About 500ml of water will be lost in moderate and low intensity aerobic exercise. If you exercise vigorously in the scorching sun, you will lose a lot of water, increase the concentration of salt in your blood, and increase the burden on your cardiovascular system. So if you don't replenish water in time, it will affect cardiovascular function.
Therefore, water replenishment should be divided into three stages: before, during and after. Follow the principle of less times. 250ml water can be added 20-30 minutes before exercise; Use 10- 15min intermittent supplement 100- 150ml water during exercise; Try to replenish as little as possible after exercise.
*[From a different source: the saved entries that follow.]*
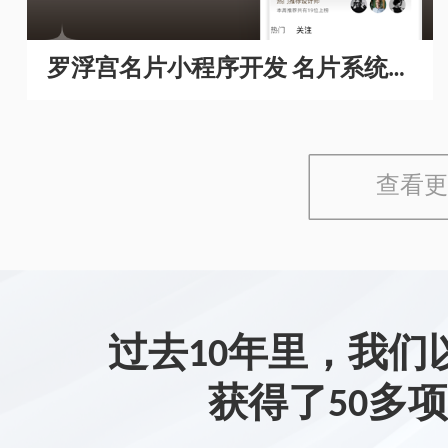
罗浮宫名片小程序开发 名片系统开
发
查看更
过去10年里，我们
获得了50多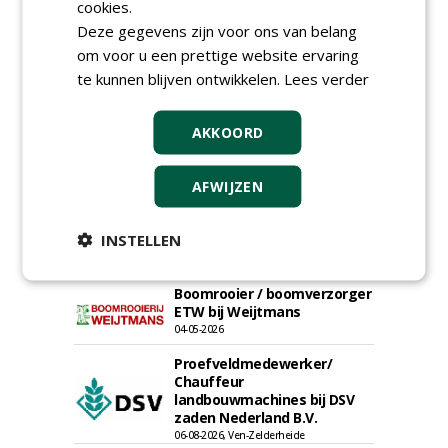
Groeiplaats specialist bij
cookies.
Boomtotaalzorg32-40 uur
Deze gegevens zijn voor ons van belang
30-07-2026, Schalkwijk
om voor u een prettige website ervaring
Boominspecteur bij
te kunnen blijven ontwikkelen.
Lees verder
Boomtotaalzorg24-40 uur
30-07-2026, Schalkwijk
AKKOORD
Projectleider (HBO - 40 uur)
bij Weijtmans
22-07-2026, Udenhout
AFWIJZEN
Rayon- account manager
Nederland; regio Noord &
INSTELLEN
regio Zuid
18-06-2026, Noord & regio Zuid
Boomrooier / boomverzorger
ETW bij Weijtmans
04-05-2026
Proefveldmedewerker/
Chauffeur
landbouwmachines bij DSV
zaden Nederland B.V.
06-08-2026, Ven-Zelderheide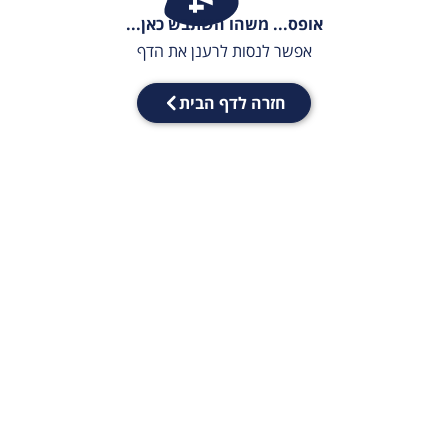
אופס... משהו השתבש כאן...
אפשר לנסות לרענן את הדף
חזרה לדף הבית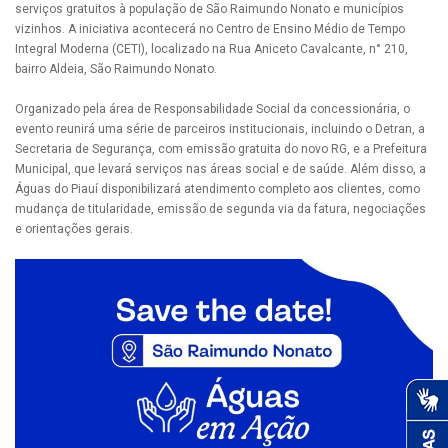
serviços gratuitos à população de São Raimundo Nonato e municípios
vizinhos. A iniciativa acontecerá no Centro de Ensino Médio de Tempo
Integral Moderna (CETI), localizado na Rua Aniceto Cavalcante, n° 210,
bairro Aldeia, São Raimundo Nonato.
Organizado pela área de Responsabilidade Social da concessionária, o
evento reunirá uma série de parceiros institucionais, incluindo o Detran, a
Secretaria de Segurança, com emissão gratuita do novo RG, e a Prefeitura
Municipal, que levará serviços nas áreas social e de saúde. Além disso, a
Águas do Piauí disponibilizará atendimento completo aos clientes, como
mudança de titularidade, emissão de segunda via da fatura, negociações
e orientações gerais.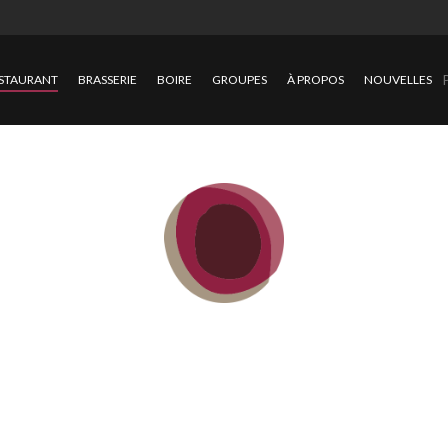
STAURANT
BRASSERIE
BOIRE
GROUPES
À PROPOS
NOUVELLES
RESTAURAN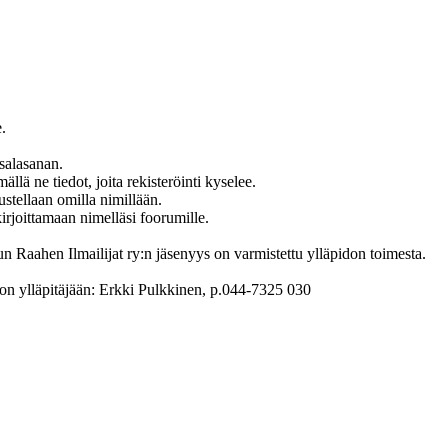
.
salasanan.
llä ne tiedot, joita rekisteröinti kyselee.
stellaan omilla nimillään.
irjoittamaan nimelläsi foorumille.
 Raahen Ilmailijat ry:n jäsenyys on varmistettu ylläpidon toimesta.
ston ylläpitäjään: Erkki Pulkkinen, p.044-7325 030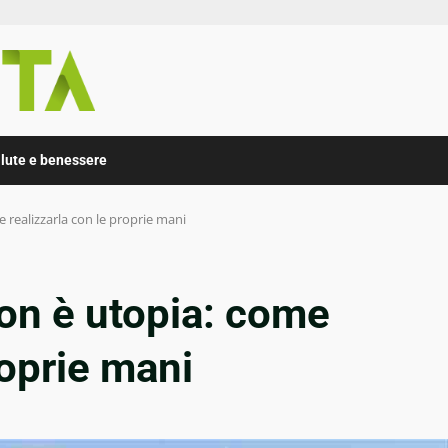
lute e benessere
e realizzarla con le proprie mani
non è utopia: come
roprie mani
Of course, this small amount of exercise also contains protein solution.
After exercise, human blood will carry a lot of metabolic nutrients such as oxygen and gather in muscle tissue with high calorie consumption. At this time, if you eat and drink a lot (this big definition depends on your physical fitness), it will cause blood diversion between the digestive system and muscle tissue, which will not only increase the digestive burden of digestive system organs such as the stomach and lead to indigestion and other consequences, but also cause muscles to miss the best recovery opportunity just after exercise in the next few days, resulting in difficulty in recovery and prolonged pain time. Therefore, supplementing protein after exercise is the same as supplementing water, and you should drink it several times in 40 minutes. Remember not to take a bath after exercise, whether it's cold or hot. The reason is the same as eating vegetables. The reverse is also true. You can't do strenuous exercise just after eating.